SinPo.id - Komisi Pemberantasan Korupsi (KPK) mendalami dugaan aliran fee proyek jalur kereta api di lingkungan Direktorat Jenderal Perkeretaapian (DJKA) Kementerian Perhubungan kepada Bupati nonaktif Pati, Sudewo.

KPK menduga Sudewo menerima fee proyek saat menjabat sebagai anggota Komisi V DPR RI. Hal itu didalami KPK saat memeriksa Sudewo sebagai tersangka dalam perkara ini pada Rabu, 29 April 2026 kemarin.

"Penyidik mendalami peran dan dugaan keterlibatan saudara SDW dalam pengkondisian pengadaan di DJKA termasuk juga saudara SDW didalami terkait dengan dugaan penerimaan fee proyek dari para pihak swasta," kata Juru Bicara KPK, Budi Prasetyo dalam keterangannya, Kamis, 30 April 2026.

Budi mengatakan, pemeriksaan terhadap Sudewo untuk melengkapi pemeriksaan sejumlah saksi sebelumnya yang juga didalami terkait peran Sudewo dalam perkara tersebut.

"Sebelumnya penyidik maraton melakukan pemeriksaan baik pihak-pihak di DJKA maupun pihak dari swasta ya, pendalaman terkait dengan proses mekanisme pengadaan barang dan jasa di lingkup DJKA," kata Budi.

Sebelumnya, KPK menetapkan Bupati nonaktif Pati Sudewo sebagai tersangka baru dalam perkara ini. KPK menduga Sudewo menerima fee proyek DJKA melalui orang kepercayaannya saat menjabat sebagai anggota Komisi V DPR RI periode 2019-2024.

KPK menegaskan akan menelusuri lebih jauh dugaan aliran dana kepada anggota Komisi V DPR lainnya.
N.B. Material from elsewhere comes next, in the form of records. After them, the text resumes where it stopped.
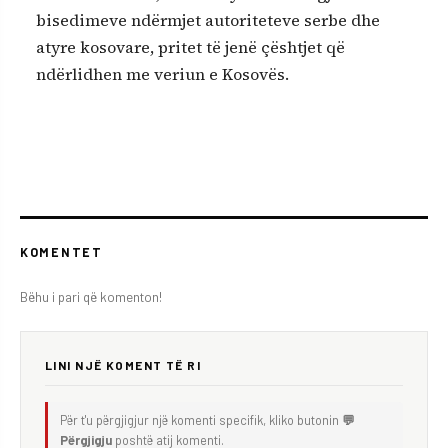
bisedimeve ndërmjet autoriteteve serbe dhe
atyre kosovare, pritet të jenë çështjet që
ndërlidhen me veriun e Kosovës.
KOMENTET
Bëhu i pari që komenton!
LINI NJË KOMENT TË RI
Për t'u përgjigjur një komenti specifik, kliko butonin
💬
Përgjigju
poshtë atij komenti.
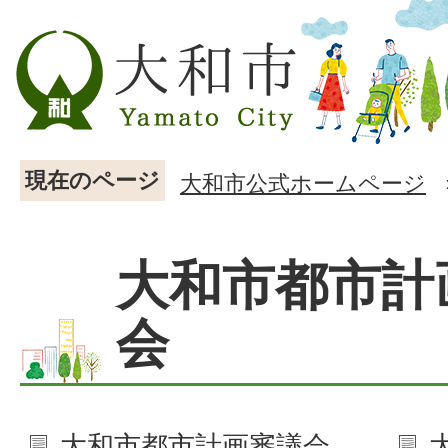
現在のページ
大和市公式ホームページ
大和市都市計
会
大和市都市計画審議会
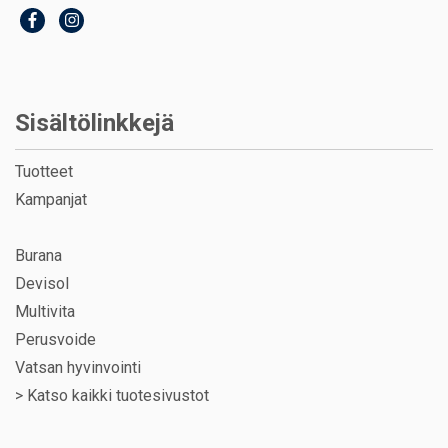
Sisältölinkkejä
Tuotteet
Kampanjat
Burana
Devisol
Multivita
Perusvoide
Vatsan hyvinvointi
>
Katso kaikki tuotesivustot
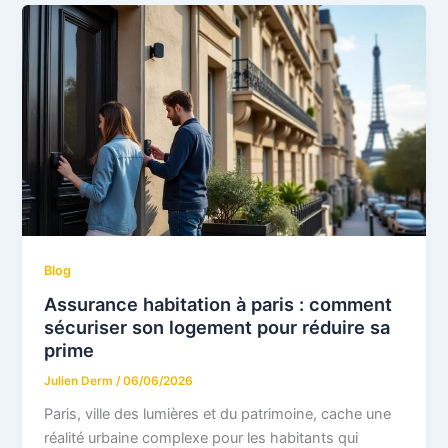
Blog
Assurance habitation à paris : comment
sécuriser son logement pour réduire sa
prime
Julien Derm
/
06/06/2026
Paris, ville des lumières et du patrimoine, cache une
réalité urbaine complexe pour les habitants qui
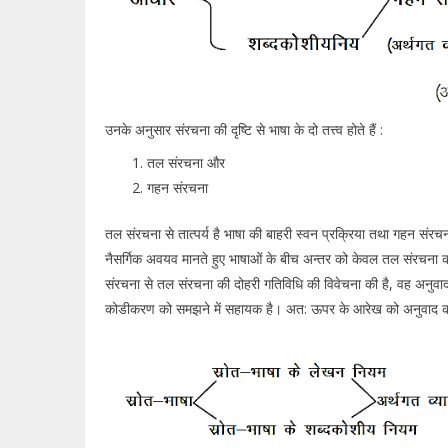
उनके अनुसार संरचना की दृष्टि से भाषा के दो तत्त्व होते हैं :
तल संरचना और
गहन संरचना
तल संरचना से तात्पर्य है भाषा की बाहरी स्वन प्रक्रिया तथा गहन संर
नैसर्गिक अवयव मानते हुए भाषाओं के बीच अन्तर को केवल तल संरचना क
संरचना से तल संरचना की दोहरी गतिविधि की विवेचना की है, वह अनुवाद-प
कोडीकरण को समझने में सहायक है। अत: ऊपर के आरेख को अनुवाद की प्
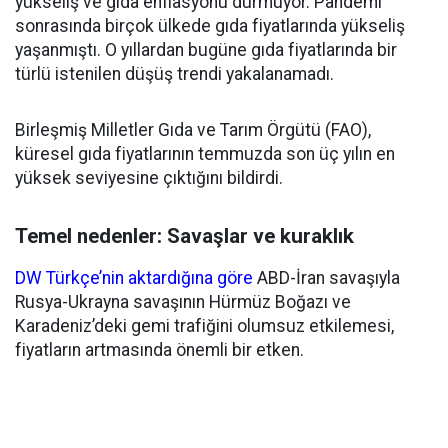
yükseliş ve gıda enflasyonu durmuyor. Pandemi
sonrasında birçok ülkede gıda fiyatlarında yükseliş
yaşanmıştı. O yıllardan bugüne gıda fiyatlarında bir
türlü istenilen düşüş trendi yakalanamadı.
Birleşmiş Milletler Gıda ve Tarım Örgütü (FAO),
küresel gıda fiyatlarının temmuzda son üç yılın en
yüksek seviyesine çıktığını bildirdi.
Temel nedenler: Savaşlar ve kuraklık
DW Türkçe’nin aktardığına göre
ABD-İran savaşıyla
Rusya-Ukrayna savaşının Hürmüz Boğazı ve
Karadeniz’deki gemi trafiğini olumsuz etkilemesi,
fiyatların artmasında önemli bir etken.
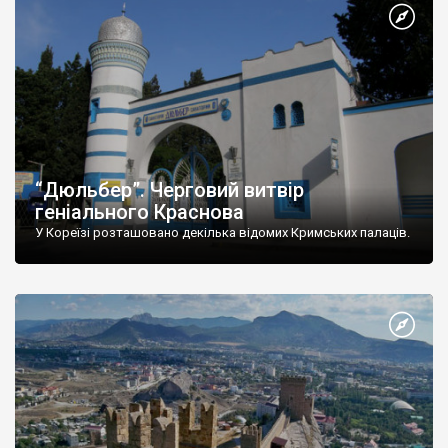
“Дюльбер”. Черговий витвір
геніального Краснова
У Кореїзі розташовано декілька відомих Кримських палаців.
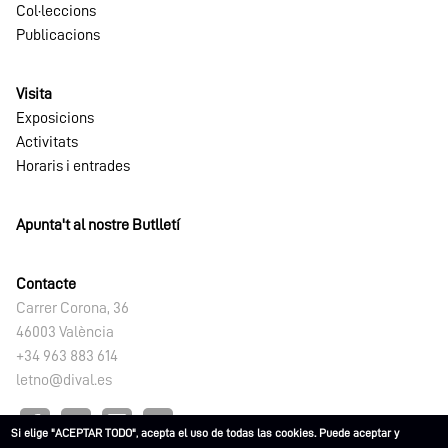
Col·leccions
Publicacions
Visita
Exposicions
Activitats
Horaris i entrades
Apunta't al nostre Butlletí
Contacte
Carrer Corona, 36
46003 València
+34 963 883 614
letno@dival.es
Si elige "ACEPTAR TODO", acepta el uso de todas las cookies. Puede aceptar y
Berdasarkan fakta persidangan dan putusan perkara sebelumnya, terdapat 19 anggota dan pimpinan Komisi V DPR yang diduga terlibat dalam kasus ini.

Adapun perkara dugaan korupsi di DJKA Kementerian Perhubungan ini berawal dari operasi tangkap tangan (OTT) pada 11 April 2023. Dari OTT itu, KPK menjerat 10 orang sebagai tersangka. Beberapa di antaranya, pemilik perusahaan PT Istana Putra Agung Dion Renato Sugiarto, PPK BTP Semarang Bernard Hasibuan, dan Kepala BTP Semarang Putu Sumarjaya.

Dalam pengembangan kasus ini, KPK telah menjerat sekitar 21 orang tersangka yang terdiri dari unsur Kemenhub, anggota DPR, dan pihak swasta.